Return the data. Every word must match.

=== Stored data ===
◆ ◆ ◆ ◆ ◆

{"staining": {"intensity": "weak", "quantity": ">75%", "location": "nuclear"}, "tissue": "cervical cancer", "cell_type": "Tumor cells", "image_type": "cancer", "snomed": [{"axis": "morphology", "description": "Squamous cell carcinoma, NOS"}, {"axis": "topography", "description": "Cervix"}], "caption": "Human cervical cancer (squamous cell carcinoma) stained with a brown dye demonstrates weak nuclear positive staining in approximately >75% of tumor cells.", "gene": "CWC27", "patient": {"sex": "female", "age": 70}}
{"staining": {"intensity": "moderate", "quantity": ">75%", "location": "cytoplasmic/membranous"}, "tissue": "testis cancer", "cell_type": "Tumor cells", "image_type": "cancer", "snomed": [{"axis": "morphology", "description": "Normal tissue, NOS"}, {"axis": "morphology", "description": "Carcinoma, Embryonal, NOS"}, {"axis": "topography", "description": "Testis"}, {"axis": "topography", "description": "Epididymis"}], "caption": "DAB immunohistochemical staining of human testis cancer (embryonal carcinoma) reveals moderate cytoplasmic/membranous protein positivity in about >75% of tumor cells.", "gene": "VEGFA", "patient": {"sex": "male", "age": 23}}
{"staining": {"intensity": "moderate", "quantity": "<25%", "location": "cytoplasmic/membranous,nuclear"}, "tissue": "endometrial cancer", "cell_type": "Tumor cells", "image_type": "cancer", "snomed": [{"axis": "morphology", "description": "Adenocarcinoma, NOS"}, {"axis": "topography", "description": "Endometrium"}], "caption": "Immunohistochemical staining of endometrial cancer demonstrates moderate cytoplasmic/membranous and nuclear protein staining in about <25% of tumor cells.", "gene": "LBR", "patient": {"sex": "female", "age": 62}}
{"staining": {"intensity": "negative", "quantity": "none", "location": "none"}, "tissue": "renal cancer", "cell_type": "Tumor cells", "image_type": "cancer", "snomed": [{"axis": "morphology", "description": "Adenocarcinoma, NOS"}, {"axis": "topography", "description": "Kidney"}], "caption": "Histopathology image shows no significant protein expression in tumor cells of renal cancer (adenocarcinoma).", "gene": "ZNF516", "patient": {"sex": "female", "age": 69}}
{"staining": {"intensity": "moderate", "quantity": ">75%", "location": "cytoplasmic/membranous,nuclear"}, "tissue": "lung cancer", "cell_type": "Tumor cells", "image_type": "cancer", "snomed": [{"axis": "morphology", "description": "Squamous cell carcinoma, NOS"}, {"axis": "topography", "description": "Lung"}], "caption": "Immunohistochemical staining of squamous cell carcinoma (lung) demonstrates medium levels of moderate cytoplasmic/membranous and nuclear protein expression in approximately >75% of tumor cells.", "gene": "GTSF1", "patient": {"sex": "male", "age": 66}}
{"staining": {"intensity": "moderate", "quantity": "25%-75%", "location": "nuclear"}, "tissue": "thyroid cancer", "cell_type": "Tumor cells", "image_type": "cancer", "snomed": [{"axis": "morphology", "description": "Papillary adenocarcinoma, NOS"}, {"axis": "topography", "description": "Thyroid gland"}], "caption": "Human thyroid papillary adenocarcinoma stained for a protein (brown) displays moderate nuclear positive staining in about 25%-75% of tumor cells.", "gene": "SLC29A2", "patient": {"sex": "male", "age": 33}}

◆ ◆ ◆ ◆ ◆

=== Result for this exercise ===
{"staining": {"intensity": "weak", "quantity": ">75%", "location": "nuclear"}, "tissue": "cervical cancer", "cell_type": "Tumor cells", "image_type": "cancer", "snomed": [{"axis": "morphology", "description": "Squamous cell carcinoma, NOS"}, {"axis": "topography", "description": "Cervix"}], "caption": "Human cervical cancer (squamous cell carcinoma) stained with a brown dye demonstrates weak nuclear positive staining in approximately >75% of tumor cells.", "gene": "CWC27", "patient": {"sex": "female", "age": 70}}
{"staining": {"intensity": "moderate", "quantity": ">75%", "location": "cytoplasmic/membranous"}, "tissue": "testis cancer", "cell_type": "Tumor cells", "image_type": "cancer", "snomed": [{"axis": "morphology", "description": "Normal tissue, NOS"}, {"axis": "morphology", "description": "Carcinoma, Embryonal, NOS"}, {"axis": "topography", "description": "Testis"}, {"axis": "topography", "description": "Epididymis"}], "caption": "DAB immunohistochemical staining of human testis cancer (embryonal carcinoma) reveals moderate cytoplasmic/membranous protein positivity in about >75% of tumor cells.", "gene": "VEGFA", "patient": {"sex": "male", "age": 23}}
{"staining": {"intensity": "moderate", "quantity": "<25%", "location": "cytoplasmic/membranous,nuclear"}, "tissue": "endometrial cancer", "cell_type": "Tumor cells", "image_type": "cancer", "snomed": [{"axis": "morphology", "description": "Adenocarcinoma, NOS"}, {"axis": "topography", "description": "Endometrium"}], "caption": "Immunohistochemical staining of endometrial cancer demonstrates moderate cytoplasmic/membranous and nuclear protein staining in about <25% of tumor cells.", "gene": "LBR", "patient": {"sex": "female", "age": 62}}
{"staining": {"intensity": "negative", "quantity": "none", "location": "none"}, "tissue": "renal cancer", "cell_type": "Tumor cells", "image_type": "cancer", "snomed": [{"axis": "morphology", "description": "Adenocarcinoma, NOS"}, {"axis": "topography", "description": "Kidney"}], "caption": "Histopathology image shows no significant protein expression in tumor cells of renal cancer (adenocarcinoma).", "gene": "ZNF516", "patient": {"sex": "female", "age": 69}}
{"staining": {"intensity": "moderate", "quantity": ">75%", "location": "cytoplasmic/membranous,nuclear"}, "tissue": "lung cancer", "cell_type": "Tumor cells", "image_type": "cancer", "snomed": [{"axis": "morphology", "description": "Squamous cell carcinoma, NOS"}, {"axis": "topography", "description": "Lung"}], "caption": "Immunohistochemical staining of squamous cell carcinoma (lung) demonstrates medium levels of moderate cytoplasmic/membranous and nuclear protein expression in approximately >75% of tumor cells.", "gene": "GTSF1", "patient": {"sex": "male", "age": 66}}
{"staining": {"intensity": "moderate", "quantity": "25%-75%", "location": "nuclear"}, "tissue": "thyroid cancer", "cell_type": "Tumor cells", "image_type": "cancer", "snomed": [{"axis": "morphology", "description": "Papillary adenocarcinoma, NOS"}, {"axis": "topography", "description": "Thyroid gland"}], "caption": "Human thyroid papillary adenocarcinoma stained for a protein (brown) displays moderate nuclear positive staining in about 25%-75% of tumor cells.", "gene": "SLC29A2", "patient": {"sex": "male", "age": 33}}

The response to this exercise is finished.